Work request: Your answer should be the records below, repeated exactly as they stand.

Material shown:
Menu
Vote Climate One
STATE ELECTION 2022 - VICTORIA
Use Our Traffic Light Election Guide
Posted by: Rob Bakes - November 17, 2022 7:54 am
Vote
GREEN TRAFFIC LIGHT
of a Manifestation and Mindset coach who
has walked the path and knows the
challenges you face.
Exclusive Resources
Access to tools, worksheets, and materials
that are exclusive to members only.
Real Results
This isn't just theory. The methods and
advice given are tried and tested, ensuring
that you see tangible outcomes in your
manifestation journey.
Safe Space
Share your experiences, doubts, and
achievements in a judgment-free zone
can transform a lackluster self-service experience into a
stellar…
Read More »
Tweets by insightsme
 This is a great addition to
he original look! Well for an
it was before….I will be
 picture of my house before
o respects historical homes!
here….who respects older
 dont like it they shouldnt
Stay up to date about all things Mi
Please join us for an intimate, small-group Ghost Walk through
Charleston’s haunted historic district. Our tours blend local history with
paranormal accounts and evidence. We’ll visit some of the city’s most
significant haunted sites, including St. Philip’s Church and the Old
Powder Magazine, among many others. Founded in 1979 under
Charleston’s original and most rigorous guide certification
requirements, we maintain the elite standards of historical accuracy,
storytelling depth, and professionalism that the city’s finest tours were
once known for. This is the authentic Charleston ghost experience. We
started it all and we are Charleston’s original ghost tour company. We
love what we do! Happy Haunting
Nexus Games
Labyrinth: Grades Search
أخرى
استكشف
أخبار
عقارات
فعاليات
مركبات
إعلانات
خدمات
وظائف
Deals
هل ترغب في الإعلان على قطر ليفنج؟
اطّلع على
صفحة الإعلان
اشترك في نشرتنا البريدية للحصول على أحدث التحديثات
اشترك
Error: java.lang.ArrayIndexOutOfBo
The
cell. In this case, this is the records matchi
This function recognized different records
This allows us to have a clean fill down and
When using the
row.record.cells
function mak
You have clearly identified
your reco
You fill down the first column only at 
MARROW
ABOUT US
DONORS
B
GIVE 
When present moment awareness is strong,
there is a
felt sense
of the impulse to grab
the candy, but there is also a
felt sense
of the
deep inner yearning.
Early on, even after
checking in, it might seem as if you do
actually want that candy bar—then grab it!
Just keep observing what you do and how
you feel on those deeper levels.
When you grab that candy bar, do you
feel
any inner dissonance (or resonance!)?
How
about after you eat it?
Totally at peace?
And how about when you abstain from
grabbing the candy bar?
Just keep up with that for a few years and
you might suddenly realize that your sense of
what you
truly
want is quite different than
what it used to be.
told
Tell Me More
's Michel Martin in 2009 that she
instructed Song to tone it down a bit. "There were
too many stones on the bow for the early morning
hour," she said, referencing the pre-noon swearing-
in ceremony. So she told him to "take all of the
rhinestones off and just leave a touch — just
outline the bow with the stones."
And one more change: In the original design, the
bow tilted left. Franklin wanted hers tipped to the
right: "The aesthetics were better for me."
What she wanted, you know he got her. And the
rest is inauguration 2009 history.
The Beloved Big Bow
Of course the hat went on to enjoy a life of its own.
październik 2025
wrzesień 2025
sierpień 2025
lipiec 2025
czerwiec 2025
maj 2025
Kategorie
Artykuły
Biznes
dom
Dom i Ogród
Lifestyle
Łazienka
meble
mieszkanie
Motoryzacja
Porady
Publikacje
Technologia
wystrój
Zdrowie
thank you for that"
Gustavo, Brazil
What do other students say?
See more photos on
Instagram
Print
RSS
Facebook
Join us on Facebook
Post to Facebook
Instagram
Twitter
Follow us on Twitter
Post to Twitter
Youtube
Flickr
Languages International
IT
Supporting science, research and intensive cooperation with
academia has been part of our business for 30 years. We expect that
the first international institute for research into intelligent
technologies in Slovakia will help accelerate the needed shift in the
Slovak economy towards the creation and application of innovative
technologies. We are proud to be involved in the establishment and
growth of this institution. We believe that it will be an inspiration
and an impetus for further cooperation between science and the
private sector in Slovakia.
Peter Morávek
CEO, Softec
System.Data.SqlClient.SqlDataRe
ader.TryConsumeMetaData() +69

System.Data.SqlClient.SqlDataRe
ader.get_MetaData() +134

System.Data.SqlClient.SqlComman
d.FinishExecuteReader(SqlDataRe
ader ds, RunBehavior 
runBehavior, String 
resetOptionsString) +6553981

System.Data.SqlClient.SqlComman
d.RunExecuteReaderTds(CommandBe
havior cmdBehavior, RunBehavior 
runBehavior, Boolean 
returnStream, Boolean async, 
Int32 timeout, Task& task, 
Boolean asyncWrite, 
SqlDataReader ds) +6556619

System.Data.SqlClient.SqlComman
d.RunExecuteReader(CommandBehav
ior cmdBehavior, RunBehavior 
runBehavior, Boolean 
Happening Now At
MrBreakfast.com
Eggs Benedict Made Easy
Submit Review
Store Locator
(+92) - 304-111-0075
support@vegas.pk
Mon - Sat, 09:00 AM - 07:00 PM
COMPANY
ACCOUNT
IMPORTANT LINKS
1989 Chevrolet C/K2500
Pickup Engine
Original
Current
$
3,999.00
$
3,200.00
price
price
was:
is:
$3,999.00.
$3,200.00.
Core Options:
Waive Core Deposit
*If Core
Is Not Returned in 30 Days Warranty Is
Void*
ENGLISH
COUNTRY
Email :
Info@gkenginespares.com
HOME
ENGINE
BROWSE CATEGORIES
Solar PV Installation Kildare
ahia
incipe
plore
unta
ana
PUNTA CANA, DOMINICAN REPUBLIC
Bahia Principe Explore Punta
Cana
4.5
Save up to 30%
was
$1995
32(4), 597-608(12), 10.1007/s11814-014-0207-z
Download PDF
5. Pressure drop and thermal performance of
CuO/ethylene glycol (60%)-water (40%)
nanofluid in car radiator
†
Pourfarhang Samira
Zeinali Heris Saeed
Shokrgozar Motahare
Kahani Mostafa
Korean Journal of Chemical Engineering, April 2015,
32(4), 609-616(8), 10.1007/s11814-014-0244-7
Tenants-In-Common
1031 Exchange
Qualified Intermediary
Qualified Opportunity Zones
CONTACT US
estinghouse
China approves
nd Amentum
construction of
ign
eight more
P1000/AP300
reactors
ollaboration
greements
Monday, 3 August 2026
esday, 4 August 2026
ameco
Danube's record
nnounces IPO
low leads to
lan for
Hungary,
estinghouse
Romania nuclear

Response below:
Menu
Vote Climate One
STATE ELECTION 2022 - VICTORIA
Use Our Traffic Light Election Guide
Posted by: Rob Bakes - November 17, 2022 7:54 am
Vote
GREEN TRAFFIC LIGHT
of a Manifestation and Mindset coach who
has walked the path and knows the
challenges you face.
Exclusive Resources
Access to tools, worksheets, and materials
that are exclusive to members only.
Real Results
This isn't just theory. The methods and
advice given are tried and tested, ensuring
that you see tangible outcomes in your
manifestation journey.
Safe Space
Share your experiences, doubts, and
achievements in a judgment-free zone
can transform a lackluster self-service experience into a
stellar…
Read More »
Tweets by insightsme
 This is a great addition to
he original look! Well for an
it was before….I will be
 picture of my house before
o respects historical homes!
here….who respects older
 dont like it they shouldnt
Stay up to date about all things Mi
Please join us for an intimate, small-group Ghost Walk through
Charleston’s haunted historic district. Our tours blend local history with
paranormal accounts and evidence. We’ll visit some of the city’s most
significant haunted sites, including St. Philip’s Church and the Old
Powder Magazine, among many others. Founded in 1979 under
Charleston’s original and most rigorous guide certification
requirements, we maintain the elite standards of historical accuracy,
storytelling depth, and professionalism that the city’s finest tours were
once known for. This is the authentic Charleston ghost experience. We
started it all and we are Charleston’s original ghost tour company. We
love what we do! Happy Haunting
Nexus Games
Labyrinth: Grades Search
أخرى
استكشف
أخبار
عقارات
فعاليات
مركبات
إعلانات
خدمات
وظائف
Deals
هل ترغب في الإعلان على قطر ليفنج؟
اطّلع على
صفحة الإعلان
اشترك في نشرتنا البريدية للحصول على أحدث التحديثات
اشترك
Error: java.lang.ArrayIndexOutOfBo
The
cell. In this case, this is the records matchi
This function recognized different records
This allows us to have a clean fill down and
When using the
row.record.cells
function mak
You have clearly identified
your reco
You fill down the first column only at 
MARROW
ABOUT US
DONORS
B
GIVE 
When present moment awareness is strong,
there is a
felt sense
of the impulse to grab
the candy, but there is also a
felt sense
of the
deep inner yearning.
Early on, even after
checking in, it might seem as if you do
actually want that candy bar—then grab it!
Just keep observing what you do and how
you feel on those deeper levels.
When you grab that candy bar, do you
feel
any inner dissonance (or resonance!)?
How
about after you eat it?
Totally at peace?
And how about when you abstain from
grabbing the candy bar?
Just keep up with that for a few years and
you might suddenly realize that your sense of
what you
truly
want is quite different than
what it used to be.
told
Tell Me More
's Michel Martin in 2009 that she
instructed Song to tone it down a bit. "There were
too many stones on the bow for the early morning
hour," she said, referencing the pre-noon swearing-
in ceremony. So she told him to "take all of the
rhinestones off and just leave a touch — just
outline the bow with the stones."
And one more change: In the original design, the
bow tilted left. Franklin wanted hers tipped to the
right: "The aesthetics were better for me."
What she wanted, you know he got her. And the
rest is inauguration 2009 history.
The Beloved Big Bow
Of course the hat went on to enjoy a life of its own.
październik 2025
wrzesień 2025
sierpień 2025
lipiec 2025
czerwiec 2025
maj 2025
Kategorie
Artykuły
Biznes
dom
Dom i Ogród
Lifestyle
Łazienka
meble
mieszkanie
Motoryzacja
Porady
Publikacje
Technologia
wystrój
Zdrowie
thank you for that"
Gustavo, Brazil
What do other students say?
See more photos on
Instagram
Print
RSS
Facebook
Join us on Facebook
Post to Facebook
Instagram
Twitter
Follow us on Twitter
Post to Twitter
Youtube
Flickr
Languages International
IT
Supporting science, research and intensive cooperation with
academia has been part of our business for 30 years. We expect that
the first international institute for research into intelligent
technologies in Slovakia will help accelerate the needed shift in the
Slovak economy towards the creation and application of innovative
technologies. We are proud to be involved in the establishment and
growth of this institution. We believe that it will be an inspiration
and an impetus for further cooperation between science and the
private sector in Slovakia.
Peter Morávek
CEO, Softec
System.Data.SqlClient.SqlDataRe
ader.TryConsumeMetaData() +69

System.Data.SqlClient.SqlDataRe
ader.get_MetaData() +134

System.Data.SqlClient.SqlComman
d.FinishExecuteReader(SqlDataRe
ader ds, RunBehavior 
runBehavior, String 
resetOptionsString) +6553981

System.Data.SqlClient.SqlComman
d.RunExecuteReaderTds(CommandBe
havior cmdBehavior, RunBehavior 
runBehavior, Boolean 
returnStream, Boolean async, 
Int32 timeout, Task& task, 
Boolean asyncWrite, 
SqlDataReader ds) +6556619

System.Data.SqlClient.SqlComman
d.RunExecuteReader(CommandBehav
ior cmdBehavior, RunBehavior 
runBehavior, Boolean 
Happening Now At
MrBreakfast.com
Eggs Benedict Made Easy
Submit Review
Store Locator
(+92) - 304-111-0075
support@vegas.pk
Mon - Sat, 09:00 AM - 07:00 PM
COMPANY
ACCOUNT
IMPORTANT LINKS
1989 Chevrolet C/K2500
Pickup Engine
Original
Current
$
3,999.00
$
3,200.00
price
price
was:
is:
$3,999.00.
$3,200.00.
Core Options:
Waive Core Deposit
*If Core
Is Not Returned in 30 Days Warranty Is
Void*
ENGLISH
COUNTRY
Email :
Info@gkenginespares.com
HOME
ENGINE
BROWSE CATEGORIES
Solar PV Installation Kildare
ahia
incipe
plore
unta
ana
PUNTA CANA, DOMINICAN REPUBLIC
Bahia Principe Explore Punta
Cana
4.5
Save up to 30%
was
$1995
32(4), 597-608(12), 10.1007/s11814-014-0207-z
Download PDF
5. Pressure drop and thermal performance of
CuO/ethylene glycol (60%)-water (40%)
nanofluid in car radiator
†
Pourfarhang Samira
Zeinali Heris Saeed
Shokrgozar Motahare
Kahani Mostafa
Korean Journal of Chemical Engineering, April 2015,
32(4), 609-616(8), 10.1007/s11814-014-0244-7
Tenants-In-Common
1031 Exchange
Qualified Intermediary
Qualified Opportunity Zones
CONTACT US
estinghouse
China approves
nd Amentum
construction of
ign
eight more
P1000/AP300
reactors
ollaboration
greements
Monday, 3 August 2026
esday, 4 August 2026
ameco
Danube's record
nnounces IPO
low leads to
lan for
Hungary,
estinghouse
Romania nuclear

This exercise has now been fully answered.